The problem with “straight” receivers for WWVB, though, is that you have to figure in the time it takes for the signal to reach you, which is rarely done all that well (if at all). Instead, a more common technology is used: GPS.
It turns out that GPS carries insanely accurate time. Wikipedia has a really good article on it. Each GPS satellite carries an atomic clock onboard, and people on the ground keep it synced (with nanosecond accuracy) to the atomic system. There’s some funky correction going on to keep things perfectly accurate. GPS has a claimed accuracy of 100 nanoseconds, although people have found that it’s actually about ten times better, down to 10 nanoseconds or so.

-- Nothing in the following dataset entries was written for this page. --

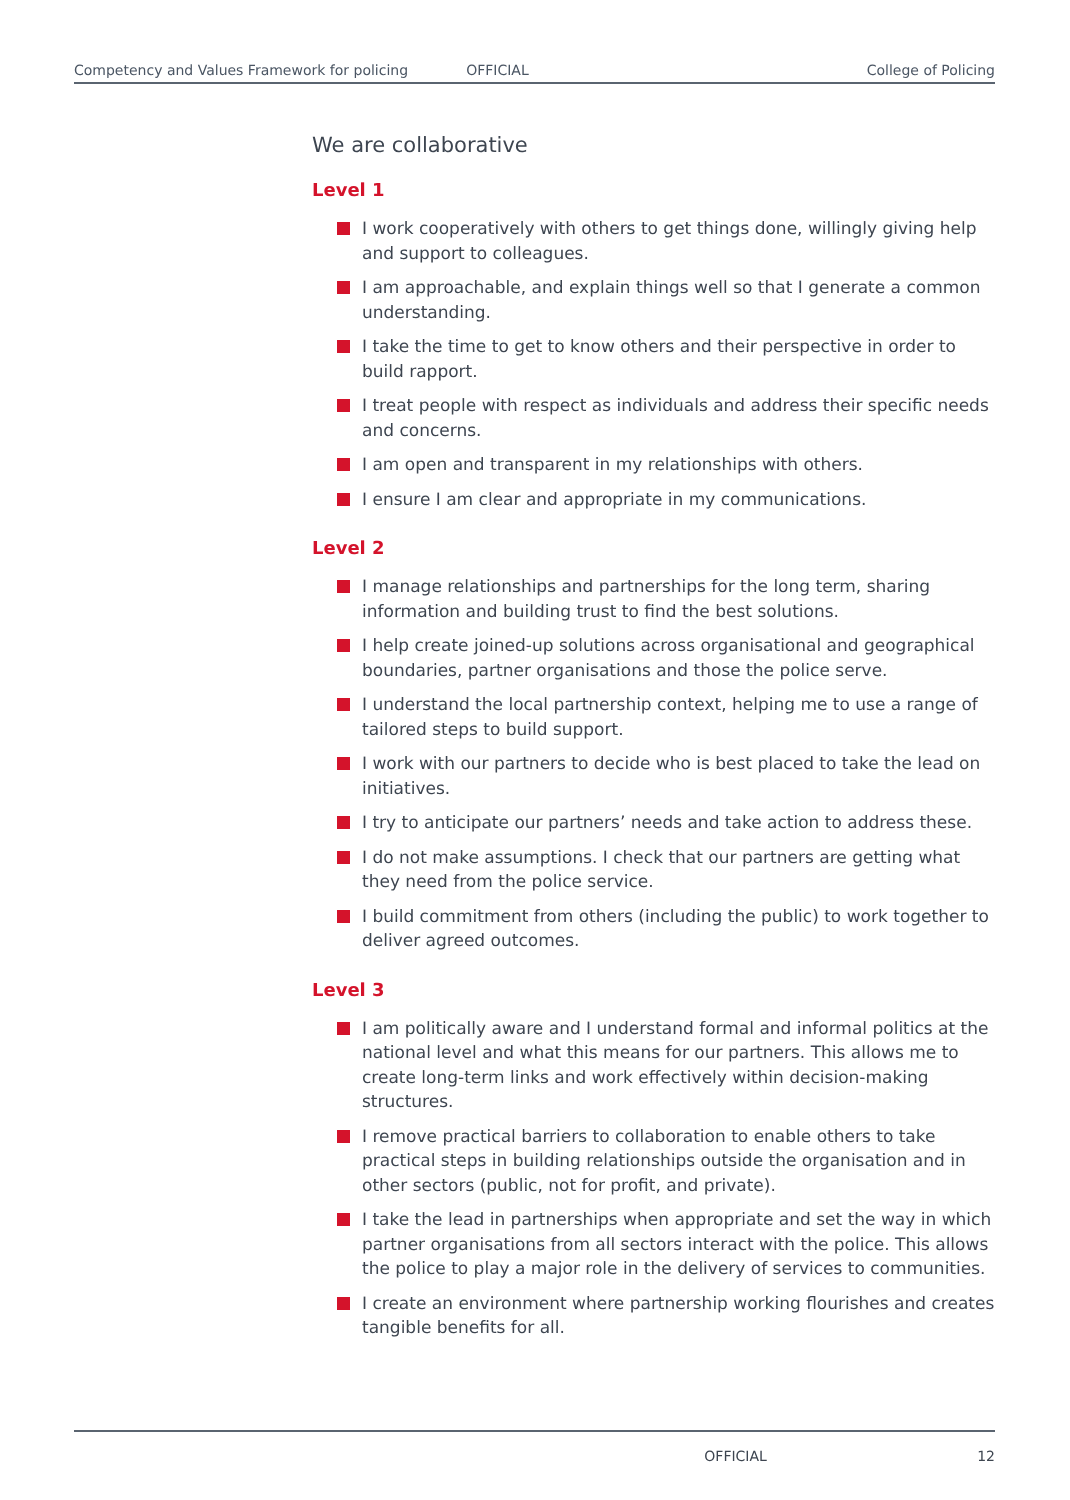Competency and Values Framework for policing OFFICIAL College of Policing
We are collaborative
Level 1
I work cooperatively with others to get things done, willingly giving help and support to colleagues.
I am approachable, and explain things well so that I generate a common understanding.
I take the time to get to know others and their perspective in order to build rapport.
I treat people with respect as individuals and address their specific needs and concerns.
I am open and transparent in my relationships with others.
I ensure I am clear and appropriate in my communications.
Level 2
I manage relationships and partnerships for the long term, sharing information and building trust to find the best solutions.
I help create joined-up solutions across organisational and geographical boundaries, partner organisations and those the police serve.
I understand the local partnership context, helping me to use a range of tailored steps to build support.
I work with our partners to decide who is best placed to take the lead on initiatives.
I try to anticipate our partners’ needs and take action to address these.
I do not make assumptions. I check that our partners are getting what they need from the police service.
I build commitment from others (including the public) to work together to deliver agreed outcomes.
Level 3
I am politically aware and I understand formal and informal politics at the national level and what this means for our partners. This allows me to create long-term links and work effectively within decision-making structures.
I remove practical barriers to collaboration to enable others to take practical steps in building relationships outside the organisation and in other sectors (public, not for profit, and private).
I take the lead in partnerships when appropriate and set the way in which partner organisations from all sectors interact with the police. This allows the police to play a major role in the delivery of services to communities.
I create an environment where partnership working flourishes and creates tangible benefits for all.
OFFICIAL 12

As an aside, GPS in general is an interesting read. There’s a lot more going on than meets the eye. I recently dug up an old GPS and wondered if it needed an “update” to get new satellite positions: with ham satellites, we get periodic updates for our tracking software to account for changes in their path. GPS has a neat solution, though: the satellites broadcast this data. Actually, more accurately, they broadcast all the data for all the satellites, so that seeing one satellite will fill you in on the whole setup. There used to be Selective Availability, basically a deliberate introduction of error into the signal. The premise was that we didn’t want enemy forces using it: imagine a GPS-guided rocket, for example. So we introduced error of about 30 meters for a while. Ironically, it was ended because our own troops (before Iraq) couldn’t get the military units, so they were just buying off-the-shelf civilian units and incurring the decreased accuracy. So Selective Availability has been turned off, and there are indications that it was permanent. A third interesting tidbit is that the GPS satellites carry much more than might meet the eye, including equipment monitoring for nuclear detonations.
The timekeeping problem is what to do when you get the time at the GPS, though. High-end GPS units will provide a pulse-per-second signal, which you cna hook up to a computer via serial, and achieve great accuracy. But there are all sorts of considerations I never thought of. Between the time it actually charges the pin and the time the operating system has processed it takes a little bit of time, os there are special kernel modifications available for Linux and BSD to basically get the kernel directly monitoring the serial port, to greatly speed up its processing. I also discovered the Precision Time Protocol (commonly known by its technical name, IEEE 1588), which is designed to keep extremely accurate time over Ethernet, but apparently requires special NICs to truly work well.
I’ve also learned another interesting tidbit of information. CDMA (which is a general standard, not just the cell phone technology that Verizon uses) apparently requires time down to the microsecond to keep everything in sync, such as your multiple towers and all the units (e.g., phones) in sync and transmitting at the right times. So the easiest way to keep all of their towers in sync to a common standard was to put a GPS receiver at each tower and sync the system to that. Thus CDMA carries extremely accurate time derived from GPS, which has led to some interesting uses. It’s hard to get a GPS signal indoors, so they now make CDMA time units–they sit on a CDMA network in receive-only mode, getting the time but never taking the “next step” of actually affiliating with the network. This lets people get GPS-level accuracy inside buildings.